Exercise objective: Rewrite the extracted text of every item with each occurrence of "Shop" replaced by "Store", leaving everything else unchanged. Omit the pictures from your answer.

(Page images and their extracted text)
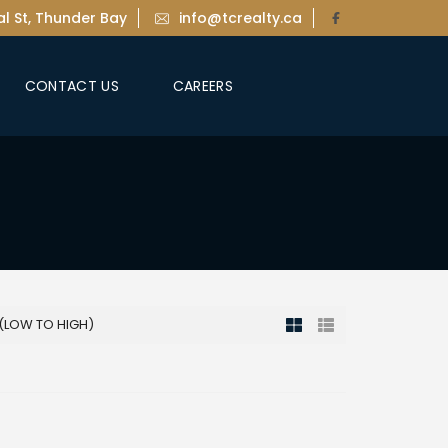
l St, Thunder Bay
info@tcrealty.ca
CONTACT US
CAREERS
 (LOW TO HIGH)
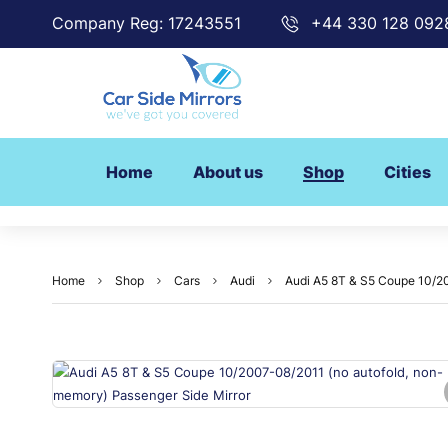
Company Reg: 17243551
+44 330 128 092
Home
About us
Shop
Cities
Home
Shop
Cars
Audi
Audi A5 8T & S5 Coupe 10/20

Solution below:
l St, Thunder Bay
info@tcrealty.ca
CONTACT US
CAREERS
 (LOW TO HIGH)
Company Reg: 17243551
+44 330 128 092
Home
About us
Store
Cities
Home
Store
Cars
Audi
Audi A5 8T & S5 Coupe 10/20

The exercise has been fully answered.